If you are a frequent flyer, you may often notice that some passengers like to kick off their shoes the moment they've settled down into their seats.

As an ex-flight attendant, I'm here to tell you that it is a dangerous thing to do. Why?

Besides stinking up the whole cabin, footwear is essential during an airplane emergency, even though it is not part of the flight safety information.

During an emergency, all sorts of debris and unpleasant ground surfaces will block your way toward the exit, as well as outside the aircraft. If your feet aren't properly covered, you'll have a hard time making your way to safety.

Imagine destroying your bare feet as you run down the aisle covered with broken glass, fires, and metal shards. Kind of like John McClane in Die Hard, but worse.

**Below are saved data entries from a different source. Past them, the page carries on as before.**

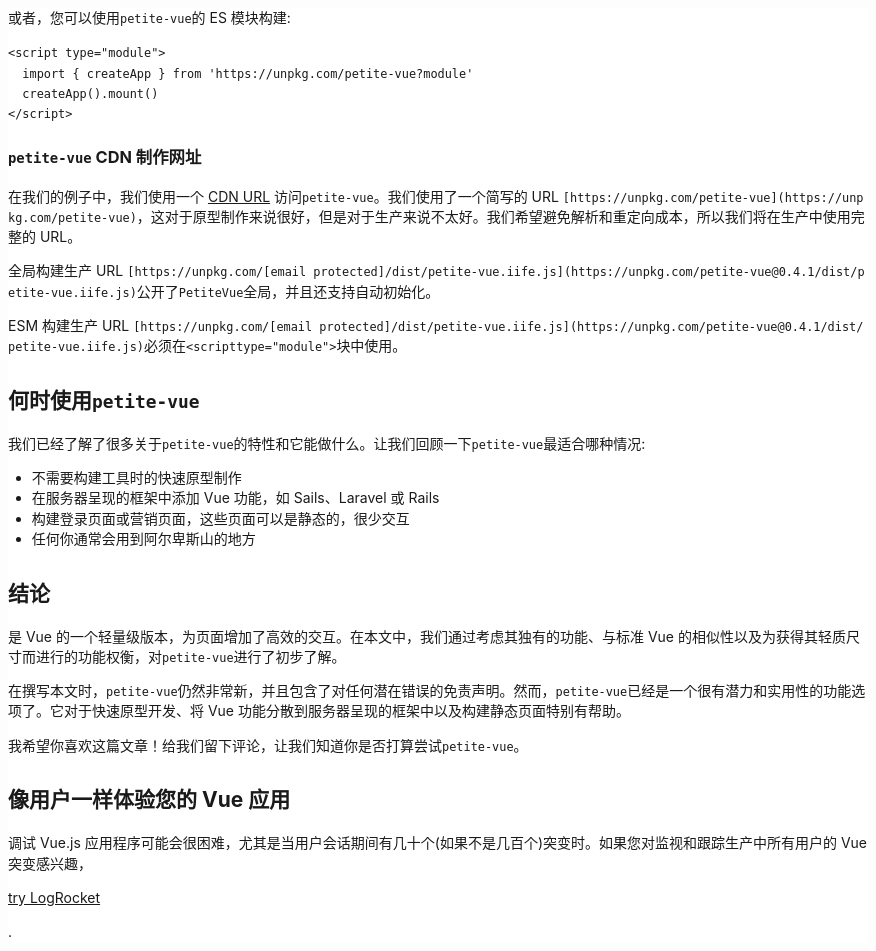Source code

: 或者，您可以使用`petite-vue`的 ES 模块构建:

```
<script type="module">
  import { createApp } from 'https://unpkg.com/petite-vue?module'
  createApp().mount()
</script>

```

### `petite-vue` CDN 制作网址

在我们的例子中，我们使用一个 [CDN URL](https://blog.logrocket.com/using-cdns-to-optimize-website-performance/) 访问`petite-vue`。我们使用了一个简写的 URL `[https://unpkg.com/petite-vue](https://unpkg.com/petite-vue)`，这对于原型制作来说很好，但是对于生产来说不太好。我们希望避免解析和重定向成本，所以我们将在生产中使用完整的 URL。

全局构建生产 URL `[https://unpkg.com/[email protected]/dist/petite-vue.iife.js](https://unpkg.com/petite-vue@0.4.1/dist/petite-vue.iife.js)`公开了`PetiteVue`全局，并且还支持自动初始化。

ESM 构建生产 URL `[https://unpkg.com/[email protected]/dist/petite-vue.iife.js](https://unpkg.com/petite-vue@0.4.1/dist/petite-vue.iife.js)`必须在`<scripttype="module">`块中使用。

## 何时使用`petite-vue`

我们已经了解了很多关于`petite-vue`的特性和它能做什么。让我们回顾一下`petite-vue`最适合哪种情况:

*   不需要构建工具时的快速原型制作
*   在服务器呈现的框架中添加 Vue 功能，如 Sails、Laravel 或 Rails
*   构建登录页面或营销页面，这些页面可以是静态的，很少交互
*   任何你通常会用到阿尔卑斯山的地方

## 结论

是 Vue 的一个轻量级版本，为页面增加了高效的交互。在本文中，我们通过考虑其独有的功能、与标准 Vue 的相似性以及为获得其轻质尺寸而进行的功能权衡，对`petite-vue`进行了初步了解。

在撰写本文时，`petite-vue`仍然非常新，并且包含了对任何潜在错误的免责声明。然而，`petite-vue`已经是一个很有潜力和实用性的功能选项了。它对于快速原型开发、将 Vue 功能分散到服务器呈现的框架中以及构建静态页面特别有帮助。

我希望你喜欢这篇文章！给我们留下评论，让我们知道你是否打算尝试`petite-vue`。

## 像用户一样体验您的 Vue 应用

调试 Vue.js 应用程序可能会很困难，尤其是当用户会话期间有几十个(如果不是几百个)突变时。如果您对监视和跟踪生产中所有用户的 Vue 突变感兴趣，

[try LogRocket](https://lp.logrocket.com/blg/vue-signup)

.
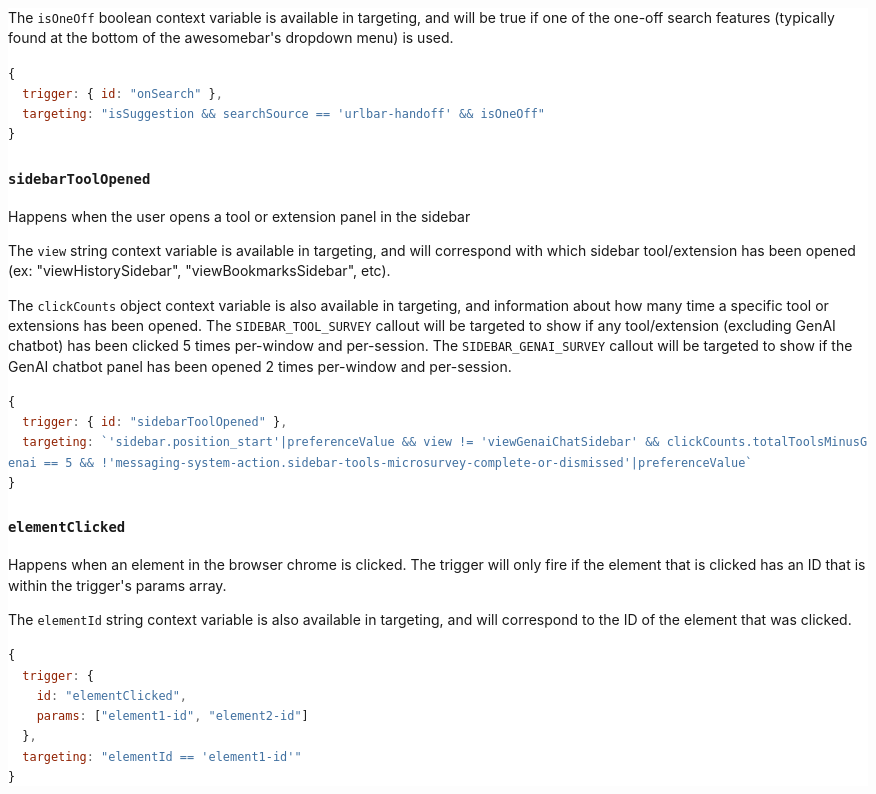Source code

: The `isOneOff` boolean context variable is available in targeting, and will be true if one of the one-off search features (typically found at the bottom of the awesomebar's dropdown menu) is used.

```js
{
  trigger: { id: "onSearch" },
  targeting: "isSuggestion && searchSource == 'urlbar-handoff' && isOneOff"
}
```

### `sidebarToolOpened`

Happens when the user opens a tool or extension panel in the sidebar

The `view` string context variable is available in targeting, and will correspond with which sidebar tool/extension has been opened (ex: "viewHistorySidebar", "viewBookmarksSidebar", etc).

The `clickCounts` object context variable is also available in targeting, and information about how many time a specific tool or extensions has been opened. The `SIDEBAR_TOOL_SURVEY` callout will be targeted to show if any tool/extension (excluding GenAI chatbot) has been clicked 5 times per-window and per-session. The `SIDEBAR_GENAI_SURVEY` callout will be targeted to show if the GenAI chatbot panel has been opened 2 times per-window and per-session.

```js
{
  trigger: { id: "sidebarToolOpened" },
  targeting: `'sidebar.position_start'|preferenceValue && view != 'viewGenaiChatSidebar' && clickCounts.totalToolsMinusGenai == 5 && !'messaging-system-action.sidebar-tools-microsurvey-complete-or-dismissed'|preferenceValue`
}
```

### `elementClicked`

Happens when an element in the browser chrome is clicked. The trigger will only fire if the element that is clicked has an ID that is within the trigger's params array.

The `elementId` string context variable is also available in targeting, and will correspond to the ID of the element that was clicked.

```js
{
  trigger: {
    id: "elementClicked",
    params: ["element1-id", "element2-id"]
  },
  targeting: "elementId == 'element1-id'"
}
```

Ouch!

Bruce Willis stars in 'Die Hard' (1988)
20th Century Fox Home Entertainment

A mere couple of seconds delay during an emergency evacuation can be a matter of life and death, especially in an enclosed environment. Not to mention the entire aircraft will likely be engulfed in panic and chaos.

So, the next time you go on a plane trip, please keep your shoes on during takeoff, even if it is uncomfortable.

You can slip on a pair of bathroom slippers if you really need to let your toes breathe. They're pretty useless in a real emergency evacuation, but at least they're better than going barefoot.